The data:
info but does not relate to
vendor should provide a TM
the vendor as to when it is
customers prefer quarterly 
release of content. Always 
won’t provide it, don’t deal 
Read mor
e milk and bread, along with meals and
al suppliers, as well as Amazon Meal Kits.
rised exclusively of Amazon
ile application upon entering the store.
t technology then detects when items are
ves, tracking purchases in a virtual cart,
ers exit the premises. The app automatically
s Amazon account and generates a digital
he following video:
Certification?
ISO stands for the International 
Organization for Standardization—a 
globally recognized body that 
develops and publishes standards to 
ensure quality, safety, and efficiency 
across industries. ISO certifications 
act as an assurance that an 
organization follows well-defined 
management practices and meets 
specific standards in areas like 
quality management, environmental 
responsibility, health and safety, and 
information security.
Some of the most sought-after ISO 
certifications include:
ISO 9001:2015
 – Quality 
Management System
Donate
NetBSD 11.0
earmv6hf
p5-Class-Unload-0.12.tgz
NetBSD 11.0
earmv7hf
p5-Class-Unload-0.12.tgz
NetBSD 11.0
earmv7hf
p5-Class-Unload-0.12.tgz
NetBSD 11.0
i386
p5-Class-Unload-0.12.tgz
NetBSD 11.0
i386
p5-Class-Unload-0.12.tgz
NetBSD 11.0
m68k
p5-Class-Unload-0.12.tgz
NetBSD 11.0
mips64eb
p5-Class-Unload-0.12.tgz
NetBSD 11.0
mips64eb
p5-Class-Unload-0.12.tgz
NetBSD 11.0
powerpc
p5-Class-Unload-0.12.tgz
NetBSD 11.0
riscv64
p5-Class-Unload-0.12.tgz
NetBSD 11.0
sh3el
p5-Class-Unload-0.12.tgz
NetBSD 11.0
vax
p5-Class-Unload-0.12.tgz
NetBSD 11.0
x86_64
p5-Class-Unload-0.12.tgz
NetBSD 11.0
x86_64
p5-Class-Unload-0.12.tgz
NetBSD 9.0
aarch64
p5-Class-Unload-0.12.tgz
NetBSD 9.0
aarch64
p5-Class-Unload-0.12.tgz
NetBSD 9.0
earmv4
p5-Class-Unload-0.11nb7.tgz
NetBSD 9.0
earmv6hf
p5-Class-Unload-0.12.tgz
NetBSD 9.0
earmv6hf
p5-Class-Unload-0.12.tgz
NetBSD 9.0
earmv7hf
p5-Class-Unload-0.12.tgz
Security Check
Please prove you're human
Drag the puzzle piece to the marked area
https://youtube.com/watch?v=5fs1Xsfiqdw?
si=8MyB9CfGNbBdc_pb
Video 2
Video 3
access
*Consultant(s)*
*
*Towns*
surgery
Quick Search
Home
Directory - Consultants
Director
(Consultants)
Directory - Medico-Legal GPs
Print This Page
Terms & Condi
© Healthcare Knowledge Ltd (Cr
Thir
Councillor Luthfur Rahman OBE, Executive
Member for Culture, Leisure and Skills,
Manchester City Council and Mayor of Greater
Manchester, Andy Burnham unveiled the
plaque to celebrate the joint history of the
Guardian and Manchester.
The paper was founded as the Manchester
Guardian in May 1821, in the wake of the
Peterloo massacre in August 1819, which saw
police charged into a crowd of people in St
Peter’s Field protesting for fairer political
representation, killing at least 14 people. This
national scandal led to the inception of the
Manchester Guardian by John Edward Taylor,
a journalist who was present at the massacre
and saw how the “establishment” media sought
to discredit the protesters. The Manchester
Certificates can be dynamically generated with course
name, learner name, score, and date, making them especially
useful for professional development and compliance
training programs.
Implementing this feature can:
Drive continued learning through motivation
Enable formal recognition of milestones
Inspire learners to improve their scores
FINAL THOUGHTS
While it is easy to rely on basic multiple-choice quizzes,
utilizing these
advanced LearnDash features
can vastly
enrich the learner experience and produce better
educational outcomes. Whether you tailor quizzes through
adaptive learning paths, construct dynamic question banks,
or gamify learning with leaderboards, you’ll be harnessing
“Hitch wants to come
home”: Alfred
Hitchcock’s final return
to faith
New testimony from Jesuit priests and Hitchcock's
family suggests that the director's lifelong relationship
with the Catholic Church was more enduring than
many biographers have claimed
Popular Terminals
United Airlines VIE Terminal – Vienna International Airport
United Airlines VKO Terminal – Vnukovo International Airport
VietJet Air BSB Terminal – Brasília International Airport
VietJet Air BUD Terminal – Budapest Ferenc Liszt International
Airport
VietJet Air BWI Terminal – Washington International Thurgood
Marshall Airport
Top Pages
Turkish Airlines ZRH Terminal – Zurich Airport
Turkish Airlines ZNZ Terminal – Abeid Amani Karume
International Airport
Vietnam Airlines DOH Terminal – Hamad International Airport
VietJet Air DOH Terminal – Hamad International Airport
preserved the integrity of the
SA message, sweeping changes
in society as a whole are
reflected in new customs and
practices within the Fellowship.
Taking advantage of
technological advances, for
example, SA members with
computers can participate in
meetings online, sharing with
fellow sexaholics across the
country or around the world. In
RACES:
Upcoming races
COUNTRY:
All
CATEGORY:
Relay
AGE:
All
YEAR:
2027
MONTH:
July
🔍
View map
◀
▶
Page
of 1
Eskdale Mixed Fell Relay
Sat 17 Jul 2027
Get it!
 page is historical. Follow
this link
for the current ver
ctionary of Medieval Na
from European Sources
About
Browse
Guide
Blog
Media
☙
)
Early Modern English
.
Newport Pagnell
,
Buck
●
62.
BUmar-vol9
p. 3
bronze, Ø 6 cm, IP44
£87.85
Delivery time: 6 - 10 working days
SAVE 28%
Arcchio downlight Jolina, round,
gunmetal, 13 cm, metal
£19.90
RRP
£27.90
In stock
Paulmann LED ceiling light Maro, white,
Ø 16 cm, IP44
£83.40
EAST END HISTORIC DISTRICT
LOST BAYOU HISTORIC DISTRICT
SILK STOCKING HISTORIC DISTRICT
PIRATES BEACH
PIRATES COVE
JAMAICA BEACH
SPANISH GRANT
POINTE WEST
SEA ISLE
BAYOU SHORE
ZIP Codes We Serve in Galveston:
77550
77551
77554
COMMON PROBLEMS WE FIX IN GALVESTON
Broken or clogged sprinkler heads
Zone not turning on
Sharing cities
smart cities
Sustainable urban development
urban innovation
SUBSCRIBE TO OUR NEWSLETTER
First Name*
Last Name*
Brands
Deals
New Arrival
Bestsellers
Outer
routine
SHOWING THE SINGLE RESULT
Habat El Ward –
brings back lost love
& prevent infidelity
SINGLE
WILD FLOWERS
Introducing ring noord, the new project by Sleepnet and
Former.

Task requirements: Copy out every line of the records above without changing anything.

Problem solution:
info but does not relate to
vendor should provide a TM
the vendor as to when it is
customers prefer quarterly 
release of content. Always 
won’t provide it, don’t deal 
Read mor
e milk and bread, along with meals and
al suppliers, as well as Amazon Meal Kits.
rised exclusively of Amazon
ile application upon entering the store.
t technology then detects when items are
ves, tracking purchases in a virtual cart,
ers exit the premises. The app automatically
s Amazon account and generates a digital
he following video:
Certification?
ISO stands for the International 
Organization for Standardization—a 
globally recognized body that 
develops and publishes standards to 
ensure quality, safety, and efficiency 
across industries. ISO certifications 
act as an assurance that an 
organization follows well-defined 
management practices and meets 
specific standards in areas like 
quality management, environmental 
responsibility, health and safety, and 
information security.
Some of the most sought-after ISO 
certifications include:
ISO 9001:2015
 – Quality 
Management System
Donate
NetBSD 11.0
earmv6hf
p5-Class-Unload-0.12.tgz
NetBSD 11.0
earmv7hf
p5-Class-Unload-0.12.tgz
NetBSD 11.0
earmv7hf
p5-Class-Unload-0.12.tgz
NetBSD 11.0
i386
p5-Class-Unload-0.12.tgz
NetBSD 11.0
i386
p5-Class-Unload-0.12.tgz
NetBSD 11.0
m68k
p5-Class-Unload-0.12.tgz
NetBSD 11.0
mips64eb
p5-Class-Unload-0.12.tgz
NetBSD 11.0
mips64eb
p5-Class-Unload-0.12.tgz
NetBSD 11.0
powerpc
p5-Class-Unload-0.12.tgz
NetBSD 11.0
riscv64
p5-Class-Unload-0.12.tgz
NetBSD 11.0
sh3el
p5-Class-Unload-0.12.tgz
NetBSD 11.0
vax
p5-Class-Unload-0.12.tgz
NetBSD 11.0
x86_64
p5-Class-Unload-0.12.tgz
NetBSD 11.0
x86_64
p5-Class-Unload-0.12.tgz
NetBSD 9.0
aarch64
p5-Class-Unload-0.12.tgz
NetBSD 9.0
aarch64
p5-Class-Unload-0.12.tgz
NetBSD 9.0
earmv4
p5-Class-Unload-0.11nb7.tgz
NetBSD 9.0
earmv6hf
p5-Class-Unload-0.12.tgz
NetBSD 9.0
earmv6hf
p5-Class-Unload-0.12.tgz
NetBSD 9.0
earmv7hf
p5-Class-Unload-0.12.tgz
Security Check
Please prove you're human
Drag the puzzle piece to the marked area
https://youtube.com/watch?v=5fs1Xsfiqdw?
si=8MyB9CfGNbBdc_pb
Video 2
Video 3
access
*Consultant(s)*
*
*Towns*
surgery
Quick Search
Home
Directory - Consultants
Director
(Consultants)
Directory - Medico-Legal GPs
Print This Page
Terms & Condi
© Healthcare Knowledge Ltd (Cr
Thir
Councillor Luthfur Rahman OBE, Executive
Member for Culture, Leisure and Skills,
Manchester City Council and Mayor of Greater
Manchester, Andy Burnham unveiled the
plaque to celebrate the joint history of the
Guardian and Manchester.
The paper was founded as the Manchester
Guardian in May 1821, in the wake of the
Peterloo massacre in August 1819, which saw
police charged into a crowd of people in St
Peter’s Field protesting for fairer political
representation, killing at least 14 people. This
national scandal led to the inception of the
Manchester Guardian by John Edward Taylor,
a journalist who was present at the massacre
and saw how the “establishment” media sought
to discredit the protesters. The Manchester
Certificates can be dynamically generated with course
name, learner name, score, and date, making them especially
useful for professional development and compliance
training programs.
Implementing this feature can:
Drive continued learning through motivation
Enable formal recognition of milestones
Inspire learners to improve their scores
FINAL THOUGHTS
While it is easy to rely on basic multiple-choice quizzes,
utilizing these
advanced LearnDash features
can vastly
enrich the learner experience and produce better
educational outcomes. Whether you tailor quizzes through
adaptive learning paths, construct dynamic question banks,
or gamify learning with leaderboards, you’ll be harnessing
“Hitch wants to come
home”: Alfred
Hitchcock’s final return
to faith
New testimony from Jesuit priests and Hitchcock's
family suggests that the director's lifelong relationship
with the Catholic Church was more enduring than
many biographers have claimed
Popular Terminals
United Airlines VIE Terminal – Vienna International Airport
United Airlines VKO Terminal – Vnukovo International Airport
VietJet Air BSB Terminal – Brasília International Airport
VietJet Air BUD Terminal – Budapest Ferenc Liszt International
Airport
VietJet Air BWI Terminal – Washington International Thurgood
Marshall Airport
Top Pages
Turkish Airlines ZRH Terminal – Zurich Airport
Turkish Airlines ZNZ Terminal – Abeid Amani Karume
International Airport
Vietnam Airlines DOH Terminal – Hamad International Airport
VietJet Air DOH Terminal – Hamad International Airport
preserved the integrity of the
SA message, sweeping changes
in society as a whole are
reflected in new customs and
practices within the Fellowship.
Taking advantage of
technological advances, for
example, SA members with
computers can participate in
meetings online, sharing with
fellow sexaholics across the
country or around the world. In
RACES:
Upcoming races
COUNTRY:
All
CATEGORY:
Relay
AGE:
All
YEAR:
2027
MONTH:
July
🔍
View map
◀
▶
Page
of 1
Eskdale Mixed Fell Relay
Sat 17 Jul 2027
Get it!
 page is historical. Follow
this link
for the current ver
ctionary of Medieval Na
from European Sources
About
Browse
Guide
Blog
Media
☙
)
Early Modern English
.
Newport Pagnell
,
Buck
●
62.
BUmar-vol9
p. 3
bronze, Ø 6 cm, IP44
£87.85
Delivery time: 6 - 10 working days
SAVE 28%
Arcchio downlight Jolina, round,
gunmetal, 13 cm, metal
£19.90
RRP
£27.90
In stock
Paulmann LED ceiling light Maro, white,
Ø 16 cm, IP44
£83.40
EAST END HISTORIC DISTRICT
LOST BAYOU HISTORIC DISTRICT
SILK STOCKING HISTORIC DISTRICT
PIRATES BEACH
PIRATES COVE
JAMAICA BEACH
SPANISH GRANT
POINTE WEST
SEA ISLE
BAYOU SHORE
ZIP Codes We Serve in Galveston:
77550
77551
77554
COMMON PROBLEMS WE FIX IN GALVESTON
Broken or clogged sprinkler heads
Zone not turning on
Sharing cities
smart cities
Sustainable urban development
urban innovation
SUBSCRIBE TO OUR NEWSLETTER
First Name*
Last Name*
Brands
Deals
New Arrival
Bestsellers
Outer
routine
SHOWING THE SINGLE RESULT
Habat El Ward –
brings back lost love
& prevent infidelity
SINGLE
WILD FLOWERS
Introducing ring noord, the new project by Sleepnet and
Former.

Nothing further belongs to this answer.